• [DESCRIPTION OF THE TASK] According to the call transcript excerpt, what increase in marketing ROI comes with each new showroom opening?

• [EXCERPT PROVIDED]
__________________________________________________

Yes, and I think to build on that, I think it’s funny - we are asked a lot of questions about increasing levels of marketing, etc, and how does that work in the long run, and I think one thing for everybody to keep in mind is because we have a strong showroom business as well as a D2C business outside of showrooms, we’re really in a fortunate position, so to put it in perspective, this year alone, even with the significant increases in TV advertising, our number one source of new customer acquisition is showrooms. That tells us two things: we have a long runway to acquire customers just with showroom growth; and number two, every time we open a showroom, we get a 2% increase in our ROI on marketing. There’s a real virtuous circle there that will continue to help us drive efficiency in marketing that probably isn’t as obvious externally right now, but we’ll see huge advantages in the next 24 months.

Maria Ripps

Analyst

Great, thank you so much.

Operator

Operator

Our next question is from the line of Dave King with Roth Capital. Please proceed with your question.

__________________________________________________

• [DATA FOR REVIEW]
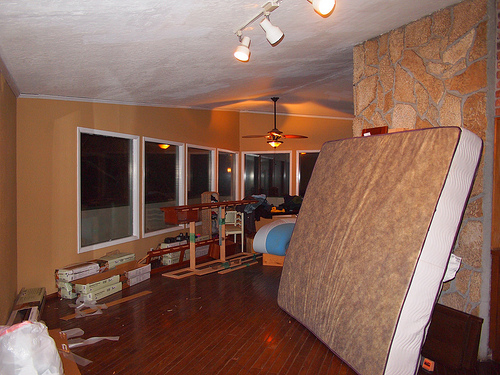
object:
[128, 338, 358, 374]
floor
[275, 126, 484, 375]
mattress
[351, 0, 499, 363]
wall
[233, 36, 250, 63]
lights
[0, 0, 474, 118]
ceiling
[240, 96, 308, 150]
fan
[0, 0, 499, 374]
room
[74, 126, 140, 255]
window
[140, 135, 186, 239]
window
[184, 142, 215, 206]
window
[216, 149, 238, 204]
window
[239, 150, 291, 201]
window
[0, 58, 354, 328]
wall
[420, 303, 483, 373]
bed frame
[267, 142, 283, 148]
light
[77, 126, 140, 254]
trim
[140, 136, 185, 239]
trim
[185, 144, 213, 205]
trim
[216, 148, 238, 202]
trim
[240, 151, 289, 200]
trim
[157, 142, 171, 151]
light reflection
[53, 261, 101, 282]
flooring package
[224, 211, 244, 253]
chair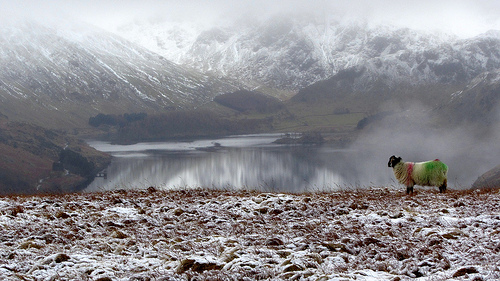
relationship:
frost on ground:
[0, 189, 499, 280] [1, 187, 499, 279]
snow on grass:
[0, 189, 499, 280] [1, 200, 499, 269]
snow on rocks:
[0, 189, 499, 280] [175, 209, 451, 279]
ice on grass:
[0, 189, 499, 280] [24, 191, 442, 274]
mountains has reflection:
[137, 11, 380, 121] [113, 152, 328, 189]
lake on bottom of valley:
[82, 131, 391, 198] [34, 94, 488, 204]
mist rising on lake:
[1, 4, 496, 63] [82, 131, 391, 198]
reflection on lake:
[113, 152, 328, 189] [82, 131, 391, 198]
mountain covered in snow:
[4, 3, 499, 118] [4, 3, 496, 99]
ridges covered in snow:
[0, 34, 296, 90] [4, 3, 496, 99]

__________________________________________________

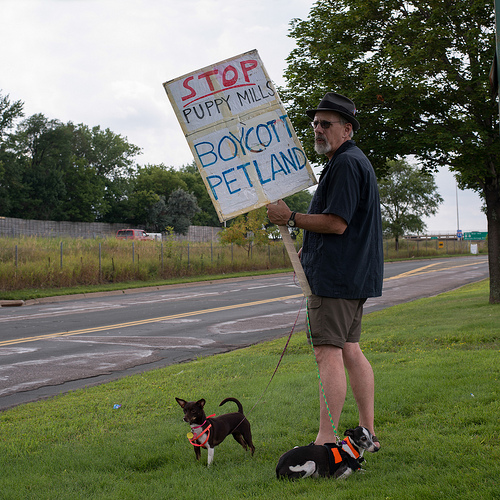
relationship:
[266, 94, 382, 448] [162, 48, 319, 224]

__________________________________________________

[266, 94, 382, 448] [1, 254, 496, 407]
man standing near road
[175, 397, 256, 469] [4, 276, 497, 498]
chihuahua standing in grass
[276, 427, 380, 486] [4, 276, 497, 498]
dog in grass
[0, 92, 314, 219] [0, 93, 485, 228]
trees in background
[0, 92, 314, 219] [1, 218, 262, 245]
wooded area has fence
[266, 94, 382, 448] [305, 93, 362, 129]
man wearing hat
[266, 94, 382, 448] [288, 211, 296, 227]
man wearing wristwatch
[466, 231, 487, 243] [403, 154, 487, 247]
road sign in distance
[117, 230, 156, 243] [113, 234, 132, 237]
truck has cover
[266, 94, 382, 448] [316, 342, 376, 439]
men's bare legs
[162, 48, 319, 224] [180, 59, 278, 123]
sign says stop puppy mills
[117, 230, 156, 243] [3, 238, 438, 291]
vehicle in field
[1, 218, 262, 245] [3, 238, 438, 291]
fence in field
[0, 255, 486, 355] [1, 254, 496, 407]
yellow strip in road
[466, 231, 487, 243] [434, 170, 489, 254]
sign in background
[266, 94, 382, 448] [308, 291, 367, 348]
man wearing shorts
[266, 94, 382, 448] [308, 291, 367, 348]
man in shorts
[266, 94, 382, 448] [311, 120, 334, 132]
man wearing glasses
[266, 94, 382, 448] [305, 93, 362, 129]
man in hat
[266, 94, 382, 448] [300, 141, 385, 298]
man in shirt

__________________________________________________

• [EXERCISE RESPONSE] A 2% increase.